To evaluate the primer affinity for *Viola* spp., a BLAST search of the sequence amplified by the primers was performed in the NCBI database.

In [9]:
# perform a BLAST search to NCBI sequences database
from Bio.Blast import NCBIWWW
from Bio.Blast import NCBIXML
from Bio import SeqIO
import dotenv
from os import getenv, getcwd
from os.path import join, exists, abspath

dotenv.load_dotenv()
NCBIWWW.email = getenv("email")

PATH_AMP = abspath(join(getcwd(), "..", "data", f"{genera}_{genes}_ampl.fasta"))
PATH_XML_BLAST = abspath(join(getcwd(), "..", "data", f"{genera}_{genes}_blast.xml"))
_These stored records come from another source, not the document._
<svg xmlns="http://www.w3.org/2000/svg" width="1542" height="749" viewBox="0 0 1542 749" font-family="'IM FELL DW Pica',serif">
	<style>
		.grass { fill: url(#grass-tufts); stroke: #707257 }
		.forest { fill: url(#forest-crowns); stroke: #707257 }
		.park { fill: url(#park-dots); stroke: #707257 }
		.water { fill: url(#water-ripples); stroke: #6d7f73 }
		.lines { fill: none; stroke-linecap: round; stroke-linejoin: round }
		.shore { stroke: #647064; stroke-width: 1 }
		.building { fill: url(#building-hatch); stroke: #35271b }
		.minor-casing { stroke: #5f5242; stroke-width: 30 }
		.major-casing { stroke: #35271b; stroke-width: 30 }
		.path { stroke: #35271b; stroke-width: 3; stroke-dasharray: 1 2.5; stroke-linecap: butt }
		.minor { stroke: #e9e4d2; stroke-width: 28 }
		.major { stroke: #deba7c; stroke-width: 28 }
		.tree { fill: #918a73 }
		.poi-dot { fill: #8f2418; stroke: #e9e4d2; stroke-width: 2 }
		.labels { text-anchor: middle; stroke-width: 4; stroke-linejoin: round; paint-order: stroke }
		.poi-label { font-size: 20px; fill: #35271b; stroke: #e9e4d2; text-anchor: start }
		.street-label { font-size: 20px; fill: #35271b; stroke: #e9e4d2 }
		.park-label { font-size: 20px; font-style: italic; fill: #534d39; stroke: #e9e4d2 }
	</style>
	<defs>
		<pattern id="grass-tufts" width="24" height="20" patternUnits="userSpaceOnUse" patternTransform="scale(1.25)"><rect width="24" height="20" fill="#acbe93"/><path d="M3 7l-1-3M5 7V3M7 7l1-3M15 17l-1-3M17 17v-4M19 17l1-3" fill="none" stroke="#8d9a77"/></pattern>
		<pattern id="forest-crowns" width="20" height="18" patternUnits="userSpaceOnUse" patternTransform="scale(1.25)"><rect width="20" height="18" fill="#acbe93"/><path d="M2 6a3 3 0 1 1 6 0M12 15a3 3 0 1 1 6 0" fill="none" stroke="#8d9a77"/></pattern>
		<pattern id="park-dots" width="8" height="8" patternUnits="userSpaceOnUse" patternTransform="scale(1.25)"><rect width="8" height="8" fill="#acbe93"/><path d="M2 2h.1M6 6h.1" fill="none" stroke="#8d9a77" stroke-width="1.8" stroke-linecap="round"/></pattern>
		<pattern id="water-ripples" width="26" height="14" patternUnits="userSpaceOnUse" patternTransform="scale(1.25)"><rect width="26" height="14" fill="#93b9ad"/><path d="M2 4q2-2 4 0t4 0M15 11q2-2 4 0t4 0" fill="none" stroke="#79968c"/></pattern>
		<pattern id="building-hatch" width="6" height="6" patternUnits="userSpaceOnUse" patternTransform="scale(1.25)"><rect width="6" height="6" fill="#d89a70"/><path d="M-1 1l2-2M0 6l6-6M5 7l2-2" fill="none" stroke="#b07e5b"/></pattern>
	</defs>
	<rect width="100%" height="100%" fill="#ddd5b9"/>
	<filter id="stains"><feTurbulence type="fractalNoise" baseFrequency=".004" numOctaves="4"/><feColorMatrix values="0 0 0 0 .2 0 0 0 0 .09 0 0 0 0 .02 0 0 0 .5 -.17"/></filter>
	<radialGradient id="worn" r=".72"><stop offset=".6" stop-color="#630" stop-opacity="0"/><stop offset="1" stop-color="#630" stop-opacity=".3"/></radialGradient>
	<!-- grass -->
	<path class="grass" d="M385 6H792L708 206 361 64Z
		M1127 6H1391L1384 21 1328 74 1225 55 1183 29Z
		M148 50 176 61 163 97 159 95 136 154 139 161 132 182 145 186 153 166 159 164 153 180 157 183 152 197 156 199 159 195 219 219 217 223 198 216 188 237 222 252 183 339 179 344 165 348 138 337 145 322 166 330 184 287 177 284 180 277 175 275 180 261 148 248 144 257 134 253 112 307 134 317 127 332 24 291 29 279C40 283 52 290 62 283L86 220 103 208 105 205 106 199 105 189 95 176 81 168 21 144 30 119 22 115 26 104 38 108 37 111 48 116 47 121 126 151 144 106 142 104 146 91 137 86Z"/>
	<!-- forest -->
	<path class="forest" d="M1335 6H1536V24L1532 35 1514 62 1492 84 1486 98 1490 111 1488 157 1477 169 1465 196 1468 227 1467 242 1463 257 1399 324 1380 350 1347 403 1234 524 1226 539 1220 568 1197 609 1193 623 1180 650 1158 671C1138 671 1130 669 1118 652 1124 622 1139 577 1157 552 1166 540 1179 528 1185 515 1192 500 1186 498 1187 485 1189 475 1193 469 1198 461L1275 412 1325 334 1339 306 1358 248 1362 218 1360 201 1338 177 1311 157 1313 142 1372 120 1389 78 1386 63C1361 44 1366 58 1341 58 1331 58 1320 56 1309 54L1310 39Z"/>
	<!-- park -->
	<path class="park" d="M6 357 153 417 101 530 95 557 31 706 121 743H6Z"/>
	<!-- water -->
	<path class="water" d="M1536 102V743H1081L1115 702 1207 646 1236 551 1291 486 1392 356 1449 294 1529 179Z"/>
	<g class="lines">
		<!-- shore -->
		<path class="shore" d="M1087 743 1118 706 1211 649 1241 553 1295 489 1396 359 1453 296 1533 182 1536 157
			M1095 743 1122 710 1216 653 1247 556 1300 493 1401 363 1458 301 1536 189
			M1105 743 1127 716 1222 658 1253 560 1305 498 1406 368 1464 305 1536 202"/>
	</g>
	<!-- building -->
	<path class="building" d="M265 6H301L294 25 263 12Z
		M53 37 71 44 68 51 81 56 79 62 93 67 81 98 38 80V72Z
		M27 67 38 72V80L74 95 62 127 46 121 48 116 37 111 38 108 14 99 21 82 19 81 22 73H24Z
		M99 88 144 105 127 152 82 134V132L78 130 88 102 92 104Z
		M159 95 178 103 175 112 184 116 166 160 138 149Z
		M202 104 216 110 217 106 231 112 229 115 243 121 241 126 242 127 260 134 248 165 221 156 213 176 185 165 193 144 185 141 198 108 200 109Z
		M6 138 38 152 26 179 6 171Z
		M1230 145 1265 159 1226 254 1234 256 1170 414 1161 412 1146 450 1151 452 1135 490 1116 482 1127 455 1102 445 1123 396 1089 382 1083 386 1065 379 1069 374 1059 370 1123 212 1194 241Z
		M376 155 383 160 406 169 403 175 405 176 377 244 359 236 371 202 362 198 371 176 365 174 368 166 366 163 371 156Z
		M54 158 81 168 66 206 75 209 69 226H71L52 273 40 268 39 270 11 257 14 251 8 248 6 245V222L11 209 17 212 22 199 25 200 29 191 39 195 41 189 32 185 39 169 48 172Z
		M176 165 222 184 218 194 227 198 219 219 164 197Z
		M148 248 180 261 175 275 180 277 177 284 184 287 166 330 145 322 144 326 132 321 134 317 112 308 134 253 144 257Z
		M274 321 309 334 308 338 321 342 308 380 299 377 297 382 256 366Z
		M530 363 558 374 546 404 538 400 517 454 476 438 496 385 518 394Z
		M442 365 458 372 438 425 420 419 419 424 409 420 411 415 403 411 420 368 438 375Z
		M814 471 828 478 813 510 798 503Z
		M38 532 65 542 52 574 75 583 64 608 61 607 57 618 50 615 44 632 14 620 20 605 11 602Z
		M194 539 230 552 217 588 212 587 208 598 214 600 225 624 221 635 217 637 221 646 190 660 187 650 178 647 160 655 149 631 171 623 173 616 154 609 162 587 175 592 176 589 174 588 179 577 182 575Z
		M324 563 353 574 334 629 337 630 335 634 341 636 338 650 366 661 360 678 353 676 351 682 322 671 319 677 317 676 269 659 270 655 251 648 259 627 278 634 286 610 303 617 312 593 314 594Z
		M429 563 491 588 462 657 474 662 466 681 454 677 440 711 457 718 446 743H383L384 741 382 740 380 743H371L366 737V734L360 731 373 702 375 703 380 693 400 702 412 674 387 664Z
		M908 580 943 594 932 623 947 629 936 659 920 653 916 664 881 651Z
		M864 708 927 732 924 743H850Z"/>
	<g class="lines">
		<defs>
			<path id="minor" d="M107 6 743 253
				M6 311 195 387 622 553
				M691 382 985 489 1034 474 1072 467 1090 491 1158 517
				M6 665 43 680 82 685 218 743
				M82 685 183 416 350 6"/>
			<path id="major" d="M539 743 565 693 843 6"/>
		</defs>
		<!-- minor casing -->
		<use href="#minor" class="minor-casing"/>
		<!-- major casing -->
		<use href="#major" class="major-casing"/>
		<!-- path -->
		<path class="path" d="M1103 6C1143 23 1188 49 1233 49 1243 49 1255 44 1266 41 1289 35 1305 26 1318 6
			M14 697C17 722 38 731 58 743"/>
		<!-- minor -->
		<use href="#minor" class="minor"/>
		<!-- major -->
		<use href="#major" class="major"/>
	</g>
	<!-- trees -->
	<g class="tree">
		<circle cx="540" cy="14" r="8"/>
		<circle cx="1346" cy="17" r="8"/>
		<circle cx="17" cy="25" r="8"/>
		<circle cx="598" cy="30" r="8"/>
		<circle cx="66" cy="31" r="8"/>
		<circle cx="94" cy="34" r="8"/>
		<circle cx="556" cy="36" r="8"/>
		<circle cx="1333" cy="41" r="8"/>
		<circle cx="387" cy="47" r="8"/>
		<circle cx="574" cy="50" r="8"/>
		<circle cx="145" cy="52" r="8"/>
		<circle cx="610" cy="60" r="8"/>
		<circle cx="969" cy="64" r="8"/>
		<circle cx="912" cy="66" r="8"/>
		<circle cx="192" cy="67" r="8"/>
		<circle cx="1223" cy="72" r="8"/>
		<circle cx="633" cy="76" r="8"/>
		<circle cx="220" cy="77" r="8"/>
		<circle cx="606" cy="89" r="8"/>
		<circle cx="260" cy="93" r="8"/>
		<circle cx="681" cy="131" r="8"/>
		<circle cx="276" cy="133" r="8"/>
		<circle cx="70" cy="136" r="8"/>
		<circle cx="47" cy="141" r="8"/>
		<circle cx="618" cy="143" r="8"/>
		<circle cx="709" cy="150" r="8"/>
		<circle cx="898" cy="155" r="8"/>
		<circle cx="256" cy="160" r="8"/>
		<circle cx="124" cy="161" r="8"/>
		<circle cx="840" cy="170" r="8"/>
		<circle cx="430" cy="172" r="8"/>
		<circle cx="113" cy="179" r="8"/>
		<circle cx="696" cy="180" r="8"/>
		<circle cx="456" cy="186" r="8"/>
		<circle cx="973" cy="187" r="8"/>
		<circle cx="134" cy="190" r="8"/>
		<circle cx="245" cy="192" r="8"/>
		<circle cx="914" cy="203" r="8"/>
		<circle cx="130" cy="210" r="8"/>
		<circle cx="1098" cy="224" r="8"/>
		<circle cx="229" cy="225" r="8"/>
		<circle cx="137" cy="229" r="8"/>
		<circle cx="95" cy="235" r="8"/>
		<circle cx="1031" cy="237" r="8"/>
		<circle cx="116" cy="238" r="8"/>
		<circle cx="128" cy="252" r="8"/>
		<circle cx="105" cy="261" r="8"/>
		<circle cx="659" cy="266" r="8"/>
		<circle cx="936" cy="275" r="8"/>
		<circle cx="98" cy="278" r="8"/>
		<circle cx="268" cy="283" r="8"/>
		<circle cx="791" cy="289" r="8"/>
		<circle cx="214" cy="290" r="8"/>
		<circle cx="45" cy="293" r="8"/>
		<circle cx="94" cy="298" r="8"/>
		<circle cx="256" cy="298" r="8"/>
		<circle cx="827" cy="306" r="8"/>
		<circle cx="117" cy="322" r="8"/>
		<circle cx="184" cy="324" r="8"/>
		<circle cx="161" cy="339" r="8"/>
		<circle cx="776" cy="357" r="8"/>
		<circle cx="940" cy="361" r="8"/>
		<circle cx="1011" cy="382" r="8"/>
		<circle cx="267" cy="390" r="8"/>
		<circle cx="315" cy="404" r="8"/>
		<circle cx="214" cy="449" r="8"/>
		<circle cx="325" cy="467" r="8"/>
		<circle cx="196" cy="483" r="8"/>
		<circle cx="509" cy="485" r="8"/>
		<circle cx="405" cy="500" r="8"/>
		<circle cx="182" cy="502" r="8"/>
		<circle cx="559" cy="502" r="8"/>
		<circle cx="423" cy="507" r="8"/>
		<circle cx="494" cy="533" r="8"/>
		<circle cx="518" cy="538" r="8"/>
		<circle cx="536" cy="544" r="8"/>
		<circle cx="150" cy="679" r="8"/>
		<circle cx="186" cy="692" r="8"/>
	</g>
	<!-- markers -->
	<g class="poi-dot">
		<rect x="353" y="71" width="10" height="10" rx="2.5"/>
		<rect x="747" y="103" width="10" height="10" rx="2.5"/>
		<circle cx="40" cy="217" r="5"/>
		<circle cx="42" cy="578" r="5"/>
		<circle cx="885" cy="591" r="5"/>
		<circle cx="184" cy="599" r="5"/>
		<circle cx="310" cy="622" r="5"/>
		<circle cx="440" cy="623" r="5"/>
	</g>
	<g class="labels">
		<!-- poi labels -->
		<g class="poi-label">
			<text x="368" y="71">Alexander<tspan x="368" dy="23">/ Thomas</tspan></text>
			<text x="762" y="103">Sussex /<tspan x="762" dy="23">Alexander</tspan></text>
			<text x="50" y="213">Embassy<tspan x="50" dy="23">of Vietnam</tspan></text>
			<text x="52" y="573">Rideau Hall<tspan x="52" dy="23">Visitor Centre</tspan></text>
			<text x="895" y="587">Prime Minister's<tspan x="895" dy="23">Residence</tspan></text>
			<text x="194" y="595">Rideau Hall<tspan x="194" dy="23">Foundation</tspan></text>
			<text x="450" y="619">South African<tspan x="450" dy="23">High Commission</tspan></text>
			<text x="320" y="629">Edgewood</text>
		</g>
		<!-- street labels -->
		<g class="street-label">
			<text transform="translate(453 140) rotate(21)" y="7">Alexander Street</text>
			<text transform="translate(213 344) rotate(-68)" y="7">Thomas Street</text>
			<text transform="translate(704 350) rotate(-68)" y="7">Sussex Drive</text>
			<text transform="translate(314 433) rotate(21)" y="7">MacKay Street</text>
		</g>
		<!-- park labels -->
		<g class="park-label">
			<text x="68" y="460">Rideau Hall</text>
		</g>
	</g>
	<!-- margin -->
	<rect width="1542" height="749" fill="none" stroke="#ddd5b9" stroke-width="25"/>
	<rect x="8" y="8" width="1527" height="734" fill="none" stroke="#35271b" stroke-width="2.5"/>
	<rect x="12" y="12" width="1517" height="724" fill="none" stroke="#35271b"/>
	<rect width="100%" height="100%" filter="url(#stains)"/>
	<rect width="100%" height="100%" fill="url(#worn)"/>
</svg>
amplicon = SeqIO.read(PATH_AMP, "fasta")

# store results to XML
if not exists(PATH_XML_BLAST):
    result = NCBIWWW.qblast("blastn", "nt", amplicon.seq)
    with open(PATH_XML_BLAST, "w") as handle:
        handle.write(result.read())
        result.close()

with open(PATH_XML_BLAST) as result:
    blast_record = NCBIXML.read(result)

for alignment in blast_record.alignments:
    print("Organism:", alignment.hit_def)
    print("Score:", alignment.hsps[0].score)
    print("E-value:", alignment.hsps[0].expect)
    print("---")


Organism: Viola cucullata voucher AP011 maturase K (matK) gene, partial cds; chloroplast
Score: 453.0
E-value: 1.44062e-109
---
Organism: Viola elatior voucher KG23-0398 maturase K (matK) gene, partial cds; chloroplast
Score: 453.0
E-value: 1.44062e-109
---
Organism: Viola odorata genome assembly, organelle: plastid:chloroplast
Score: 453.0
E-value: 1.44062e-109
---
Organism: Viola renifolia voucher 09PROBE-05214 maturase K (matK) gene, partial cds; chloroplast
Score: 453.0
E-value: 1.44062e-109
---
Organism: Viola labradorica isolate AG2KK53 maturase K (matK) gene, partial cds; chloroplast
Score: 453.0
E-value: 1.44062e-109
---
Organism: Viola odorata chloroplast, complete genome
Score: 453.0
E-value: 1.44062e-109
---
Organism: Viola sororia isolate OSBAR 000338 maturase K (matK) gene, partial cds; chloroplast
Score: 453.0
E-value: 1.44062e-109
---
Organism: Viola labradorica voucher AP449 maturase K (matK) gene, partial cds; chloroplast
Score: 453.0
E-value: 1.44062e-109
---
Organism

### Conclusion
The sequence amplified by the highest-quality primers obtained using the Primer3 tool returns only species from the genus *Viola* when performed using BLAST.

This preliminary evaluation allows for a rough validation of the pipeline.